Kirkland House HoCo Co-Chair Adam Kalamchi ’05 said Kirkland was already a “pretty tight House” and did not have anything to prove to Mather.
“The war really annoyed us,” he said. “By the time we had thought about retaliating, the war was so one-sided that it wasn’t worth getting involved.”
Kalamchi said Kirkland students expressed outrage after Maats and his friends distributed flyers outside Annenberg, informing them that the dining hall was closed and that they had to eat in Kirkland House. The fish incident further irritated students, he said.
Undergraduate Council President Matthew W. Mahan ’05—a Kirkland resident and Kalamchi’s roommate—said the Matherites blamed him for the disappearance of the gong.
Denying any involvement in the theft, Mahan said the Mather Department of War was a “goofy crew” with “too much spare time on their hands,” but he commended their efforts “to make Harvard a more ideal conception of college.”
After another war-related incident—when Kafie said he caught Maats beating and destroying a shrub in the Kirkland courtyard—many thought that the war had lost direction.
In Adams House, residents said they did not devise a strategy to retrieve the gong because they did not know who had taken it.
“You can’t have a war if it’s not clear who your enemy is,” said Christopher A. Lamie ’04, former co-chair of the Adams House HoCo. “The House war in this sense was a total failure.”
Maats said he received a range of “bitter and angry” e-mails from students, even after Matherites returned the gong.
Yet Co-Master of Mather House Sandra Naddaff wrote in an e-mail that she looked on to the war in “bemusement.”
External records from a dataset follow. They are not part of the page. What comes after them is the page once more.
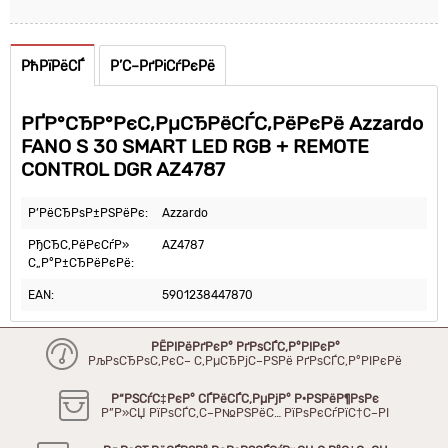
РћРїРёСЃ
Р’С–РґРіСѓРєРё
РҐР°СЂР°РєС‚РµСЂРёСЃС‚РёРєРё Azzardo
FANO S 30 SMART LED RGB + REMOTE
CONTROL DGR AZ4787
Р’РёСЂРѕР±РЅРёРє:
Azzardo
РђСЂС‚РёРєСѓР»
AZ4787
С„Р°Р±СЂРёРєРё:
EAN:
5901238447870
РЁРІРёРґРєР° РґРѕСЃС‚Р°РІРєР°
РљРѕСЂРѕС‚РєС– С‚РµСЂРјС–РЅРё РґРѕСЃС‚Р°РІРєРё
Р“РЅСѓС‡РєР° СЃРёСЃС‚РµРјР° Р·РЅРёР¶РѕРє
Р”Р»СЏ РїРѕСЃС‚С–Р№РЅРёС… РїРѕРєСѓРїС†С–РІ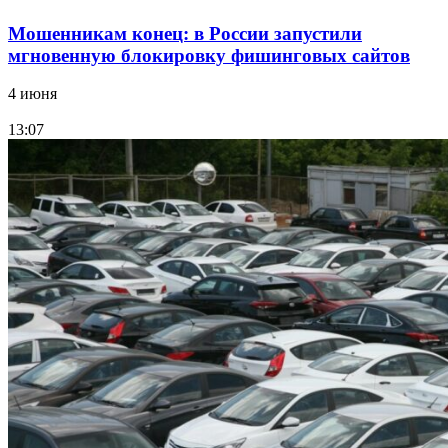
Мошенникам конец: в России запустили
мгновенную блокировку фишинговых сайтов
4 июня
13:07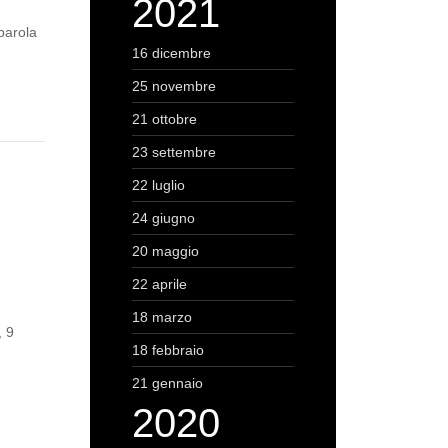
2021
parola
16 dicembre
25 novembre
21 ottobre
23 settembre
22 luglio
24 giugno
20 maggio
22 aprile
18 marzo
, 9
18 febbraio
21 gennaio
2020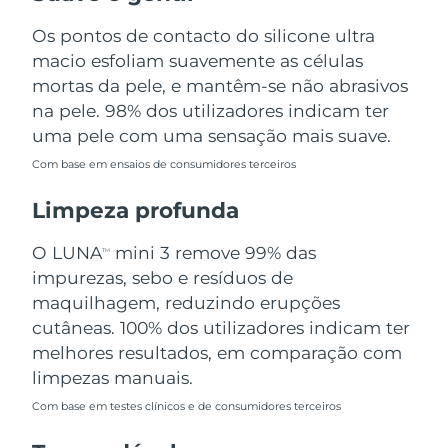
Omã
Entrega prevista
14/08/2026
Os pontos de contacto do silicone ultra
macio esfoliam suavemente as células
Filipinas
Entrega prevista
14/08/2026
mortas da pele, e mantêm-se não abrasivos
Polônia
na pele. 98% dos utilizadores indicam ter
Entrega prevista
12/08/2026
uma pele com uma sensação mais suave.
Portugal
Entrega prevista
11/08/2026
Com base em ensaios de consumidores terceiros
Porto Rico
Entrega prevista
13/08/2026
Limpeza profunda
Catar
Entrega prevista
12/08/2026
O LUNA
mini 3 remove 99% das
TM
impurezas, sebo e resíduos de
Reunião
Entrega prevista
16/08/2026
maquilhagem, reduzindo erupções
cutâneas. 100% dos utilizadores indicam ter
Romênia
Entrega prevista
11/08/2026
melhores resultados, em comparação com
limpezas manuais.
Rússia
Entrega prevista
19/08/2026
Com base em testes clínicos e de consumidores terceiros
Arábia Saudita
Entrega prevista
12/08/2026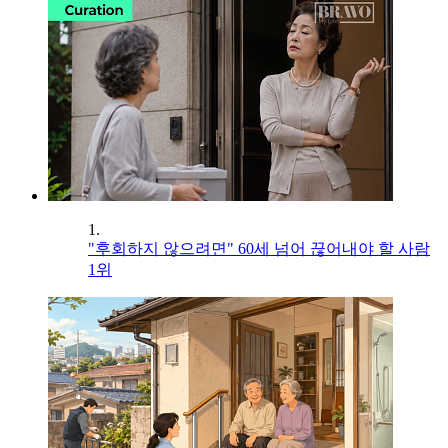
1.
"후회하지 않으려면" 60세 넘어 끊어내야 할 사람
1위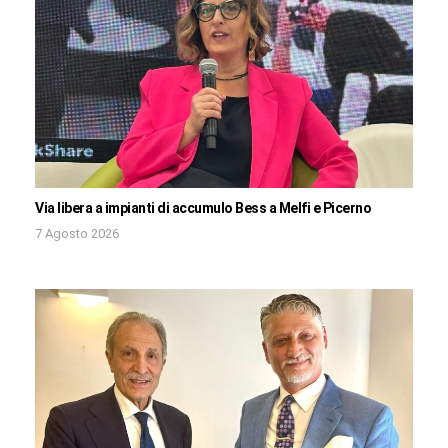
Via libera a impianti di accumulo Bess a Melfi e Picerno
7 Agosto 2026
“The initiative is a wonderful feature of this year’s senior class, which gave something new to the House,” Naddaff wrote.
THE LEGACY OF WAR
Citing the example of several House games of assassin, many students felt that friendly competition between the Houses, which began to emerge during the war, should be a staple of undergraduate life.
“I feel like the House war would be a great thing if done right,” Lamie said. “It could be a lot of fun if each House knew what they were fighting against and could unite.”
Since the housing lottery was randomized in 1995, many have voiced the need for new traditions to reinforce each House’s unique identity.
“The war efforts show that we do need to find ways to revitalize House spirit,” Mahan said, adding that he is planning a competitive campus-wide event, “Harvard Olympics,” to be linked with Fallfest.
“Any sense of belonging to the larger community starts with spirit in the House,” Mahan said. “When you look back on your four Harvard years, you’ll remember most of all the fun you had. And inevitably a lot of that will be wound up in the place you lived.”